**所给文段:**
There are two sorted arrays A and B of size m and n respectively. Find the median of the two sorted arrays. The overall run time complexity
should be O(log (m+n)).
代码的主体比较好写,三个地方卡了我一会。一个是其中有一个长度可能为0,这时候要单独处理;而是直接int相加除以2,结果答案不对;第三点也是最烦的一点,就是这个第K大和下标的转换,数来数去的搞不清楚哪里应该+1,-1什么的,很烦。
class Solution {
public:
double findMedianSortedArrays(int A[], int m, int B[], int n) {
// Start typing your C/C++ solution below
// DO NOT write int main() function
assert(A&&B);
assert(m>0||n>0);
if (m==0||n==0)
{
int * C=m==0?B:A;
int t=m==0?n:m;
return singleArray(C,t);
}
if ( m < n )
return solve(A,m,B,n,0,m-1);
else
return solve(B,n,A,m,0,n-1);
}
double solve(int a[],int m,int b[],int n,int l,int r)
{
int half=(m+n)>>1;
if ( l > r )
return solve(b,n,a,m,max(0,half-m),min(half,n-1));
int mid = (l+r)>>1;
int k= half-(mid);
if ( get(a,m,mid) > get(b,n,k) )
return solve(a,m,b,n,l,mid-1);
else if ( get(a,m,mid) < get(b,n,k-1) )
return solve(a,m,b,n,mid+1,r);
else
{
if ( (m+n)%2 == 0)

**给定数据:**
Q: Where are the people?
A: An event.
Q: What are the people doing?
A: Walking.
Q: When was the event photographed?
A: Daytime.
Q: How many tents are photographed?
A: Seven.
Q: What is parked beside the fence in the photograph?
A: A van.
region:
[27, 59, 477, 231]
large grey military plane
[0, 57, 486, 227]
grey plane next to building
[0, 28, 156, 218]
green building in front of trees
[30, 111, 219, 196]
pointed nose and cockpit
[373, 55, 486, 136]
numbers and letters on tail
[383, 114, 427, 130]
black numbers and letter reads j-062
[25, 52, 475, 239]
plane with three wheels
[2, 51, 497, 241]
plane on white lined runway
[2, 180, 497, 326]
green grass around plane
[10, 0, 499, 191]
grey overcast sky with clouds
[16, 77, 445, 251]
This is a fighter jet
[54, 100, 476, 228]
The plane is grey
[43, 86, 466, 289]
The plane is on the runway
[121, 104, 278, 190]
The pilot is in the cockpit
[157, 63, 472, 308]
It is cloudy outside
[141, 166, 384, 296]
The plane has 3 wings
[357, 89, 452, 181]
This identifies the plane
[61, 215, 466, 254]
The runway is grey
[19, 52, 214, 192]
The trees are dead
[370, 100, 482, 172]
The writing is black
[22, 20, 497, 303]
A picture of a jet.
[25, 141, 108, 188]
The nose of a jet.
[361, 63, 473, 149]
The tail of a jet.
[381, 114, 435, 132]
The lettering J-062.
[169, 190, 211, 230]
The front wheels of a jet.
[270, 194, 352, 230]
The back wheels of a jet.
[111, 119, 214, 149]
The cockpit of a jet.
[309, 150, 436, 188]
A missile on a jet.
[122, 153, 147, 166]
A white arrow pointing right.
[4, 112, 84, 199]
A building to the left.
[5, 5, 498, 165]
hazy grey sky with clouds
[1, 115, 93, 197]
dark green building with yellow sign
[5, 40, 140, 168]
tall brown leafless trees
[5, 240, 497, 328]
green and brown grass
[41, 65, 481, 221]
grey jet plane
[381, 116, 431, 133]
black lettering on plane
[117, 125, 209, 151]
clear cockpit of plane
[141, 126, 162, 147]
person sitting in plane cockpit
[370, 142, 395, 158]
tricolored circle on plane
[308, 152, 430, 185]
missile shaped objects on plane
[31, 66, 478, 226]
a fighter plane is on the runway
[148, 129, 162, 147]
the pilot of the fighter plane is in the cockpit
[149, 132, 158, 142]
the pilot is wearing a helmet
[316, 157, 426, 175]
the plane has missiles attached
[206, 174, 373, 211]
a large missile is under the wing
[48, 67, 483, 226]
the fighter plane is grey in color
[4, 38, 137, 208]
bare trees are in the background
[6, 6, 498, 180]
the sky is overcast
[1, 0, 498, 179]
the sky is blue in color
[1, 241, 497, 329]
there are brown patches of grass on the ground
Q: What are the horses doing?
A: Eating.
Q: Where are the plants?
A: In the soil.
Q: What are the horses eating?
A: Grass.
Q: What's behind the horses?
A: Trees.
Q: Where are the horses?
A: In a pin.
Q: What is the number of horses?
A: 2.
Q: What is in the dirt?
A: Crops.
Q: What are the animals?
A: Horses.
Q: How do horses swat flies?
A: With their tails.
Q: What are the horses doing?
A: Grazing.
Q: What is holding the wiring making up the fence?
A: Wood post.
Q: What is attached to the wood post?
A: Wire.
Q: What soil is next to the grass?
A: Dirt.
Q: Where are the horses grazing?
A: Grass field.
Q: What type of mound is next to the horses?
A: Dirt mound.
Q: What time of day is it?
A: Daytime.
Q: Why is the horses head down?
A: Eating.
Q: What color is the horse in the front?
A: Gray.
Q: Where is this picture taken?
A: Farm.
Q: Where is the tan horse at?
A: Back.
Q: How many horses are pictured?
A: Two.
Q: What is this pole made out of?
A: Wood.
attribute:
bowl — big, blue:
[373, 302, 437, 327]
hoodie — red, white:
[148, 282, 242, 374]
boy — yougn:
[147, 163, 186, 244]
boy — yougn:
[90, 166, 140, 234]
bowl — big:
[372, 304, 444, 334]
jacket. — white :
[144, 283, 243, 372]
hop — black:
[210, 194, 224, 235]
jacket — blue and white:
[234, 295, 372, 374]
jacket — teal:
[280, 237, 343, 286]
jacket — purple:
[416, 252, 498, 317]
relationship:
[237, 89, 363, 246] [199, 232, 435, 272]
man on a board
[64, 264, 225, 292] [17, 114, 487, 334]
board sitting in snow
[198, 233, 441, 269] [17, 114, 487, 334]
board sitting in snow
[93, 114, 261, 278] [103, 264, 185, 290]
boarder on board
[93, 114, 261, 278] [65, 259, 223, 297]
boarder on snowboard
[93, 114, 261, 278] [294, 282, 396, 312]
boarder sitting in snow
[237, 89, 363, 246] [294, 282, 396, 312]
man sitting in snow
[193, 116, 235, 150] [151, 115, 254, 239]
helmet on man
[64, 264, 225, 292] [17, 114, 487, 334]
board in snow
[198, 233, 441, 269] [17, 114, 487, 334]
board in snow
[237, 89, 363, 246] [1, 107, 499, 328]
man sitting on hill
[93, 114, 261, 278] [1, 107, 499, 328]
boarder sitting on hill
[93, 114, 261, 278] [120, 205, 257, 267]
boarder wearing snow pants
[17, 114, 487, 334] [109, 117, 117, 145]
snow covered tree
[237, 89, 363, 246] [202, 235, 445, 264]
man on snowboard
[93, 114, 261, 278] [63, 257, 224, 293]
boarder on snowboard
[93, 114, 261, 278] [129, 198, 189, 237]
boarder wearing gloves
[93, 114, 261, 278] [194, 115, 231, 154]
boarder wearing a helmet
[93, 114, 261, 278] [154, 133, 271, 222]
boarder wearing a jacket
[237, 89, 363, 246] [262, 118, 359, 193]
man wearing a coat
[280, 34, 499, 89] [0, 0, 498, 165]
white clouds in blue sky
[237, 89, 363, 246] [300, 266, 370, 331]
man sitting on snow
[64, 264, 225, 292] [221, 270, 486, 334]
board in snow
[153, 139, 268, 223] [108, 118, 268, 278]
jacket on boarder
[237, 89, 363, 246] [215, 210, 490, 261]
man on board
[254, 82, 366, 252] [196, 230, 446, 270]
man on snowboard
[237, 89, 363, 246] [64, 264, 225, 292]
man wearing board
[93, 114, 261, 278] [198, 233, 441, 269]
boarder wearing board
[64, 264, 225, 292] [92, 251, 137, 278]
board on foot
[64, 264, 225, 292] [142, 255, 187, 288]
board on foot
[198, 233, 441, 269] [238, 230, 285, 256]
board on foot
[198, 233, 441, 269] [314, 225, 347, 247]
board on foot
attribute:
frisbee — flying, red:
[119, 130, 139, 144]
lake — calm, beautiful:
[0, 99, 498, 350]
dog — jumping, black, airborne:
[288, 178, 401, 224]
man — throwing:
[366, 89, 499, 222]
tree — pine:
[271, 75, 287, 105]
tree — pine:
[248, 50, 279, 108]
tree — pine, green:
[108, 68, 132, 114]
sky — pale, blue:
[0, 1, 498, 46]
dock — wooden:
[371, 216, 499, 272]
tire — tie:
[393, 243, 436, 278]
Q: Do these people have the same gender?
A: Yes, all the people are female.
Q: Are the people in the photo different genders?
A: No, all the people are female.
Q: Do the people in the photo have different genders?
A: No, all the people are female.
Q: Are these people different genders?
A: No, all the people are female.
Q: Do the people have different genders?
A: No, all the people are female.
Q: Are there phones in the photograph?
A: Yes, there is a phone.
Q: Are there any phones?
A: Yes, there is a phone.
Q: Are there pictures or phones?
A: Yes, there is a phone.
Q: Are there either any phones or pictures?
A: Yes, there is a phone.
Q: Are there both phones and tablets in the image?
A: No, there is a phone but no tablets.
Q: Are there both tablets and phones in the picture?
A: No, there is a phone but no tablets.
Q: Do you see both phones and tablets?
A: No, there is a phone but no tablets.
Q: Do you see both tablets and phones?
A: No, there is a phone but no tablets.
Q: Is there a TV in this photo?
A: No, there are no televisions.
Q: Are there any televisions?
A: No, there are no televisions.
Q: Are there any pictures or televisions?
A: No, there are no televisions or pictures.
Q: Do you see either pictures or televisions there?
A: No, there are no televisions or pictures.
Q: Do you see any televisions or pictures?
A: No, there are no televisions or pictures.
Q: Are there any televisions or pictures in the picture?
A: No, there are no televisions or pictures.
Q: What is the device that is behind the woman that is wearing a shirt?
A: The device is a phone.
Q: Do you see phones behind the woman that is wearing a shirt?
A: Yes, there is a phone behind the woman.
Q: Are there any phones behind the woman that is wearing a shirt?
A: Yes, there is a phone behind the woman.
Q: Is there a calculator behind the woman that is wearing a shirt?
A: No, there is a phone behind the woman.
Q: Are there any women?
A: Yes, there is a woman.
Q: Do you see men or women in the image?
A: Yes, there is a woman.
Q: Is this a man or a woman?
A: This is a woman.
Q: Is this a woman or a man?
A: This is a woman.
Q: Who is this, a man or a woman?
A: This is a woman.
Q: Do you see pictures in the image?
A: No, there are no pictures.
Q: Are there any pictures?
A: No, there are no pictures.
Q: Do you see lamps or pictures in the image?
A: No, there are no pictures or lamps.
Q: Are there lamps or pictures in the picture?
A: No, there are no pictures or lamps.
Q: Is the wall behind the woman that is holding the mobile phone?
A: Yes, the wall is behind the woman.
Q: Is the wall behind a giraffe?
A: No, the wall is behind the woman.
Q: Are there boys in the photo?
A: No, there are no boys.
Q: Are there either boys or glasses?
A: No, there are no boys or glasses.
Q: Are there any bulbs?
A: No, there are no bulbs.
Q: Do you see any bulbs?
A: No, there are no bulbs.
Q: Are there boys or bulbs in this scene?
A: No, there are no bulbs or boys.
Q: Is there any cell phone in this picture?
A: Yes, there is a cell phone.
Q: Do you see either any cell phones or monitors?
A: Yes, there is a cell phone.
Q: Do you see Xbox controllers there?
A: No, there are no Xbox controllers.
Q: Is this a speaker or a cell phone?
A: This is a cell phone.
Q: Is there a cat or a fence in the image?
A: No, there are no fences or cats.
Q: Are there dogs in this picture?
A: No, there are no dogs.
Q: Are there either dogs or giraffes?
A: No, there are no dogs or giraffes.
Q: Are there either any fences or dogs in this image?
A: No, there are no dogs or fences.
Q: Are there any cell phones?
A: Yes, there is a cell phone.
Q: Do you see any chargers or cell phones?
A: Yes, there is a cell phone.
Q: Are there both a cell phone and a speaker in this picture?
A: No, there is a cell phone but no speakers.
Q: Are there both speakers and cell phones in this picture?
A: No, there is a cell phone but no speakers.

**挑战:** 请根据所给文段回答:卡住作者的三个地方中,哪一点被说成是最烦的?

**练习作答:** 最烦的是第K大和下标之间的转换,数来数去搞不清楚哪里应该+1、-1。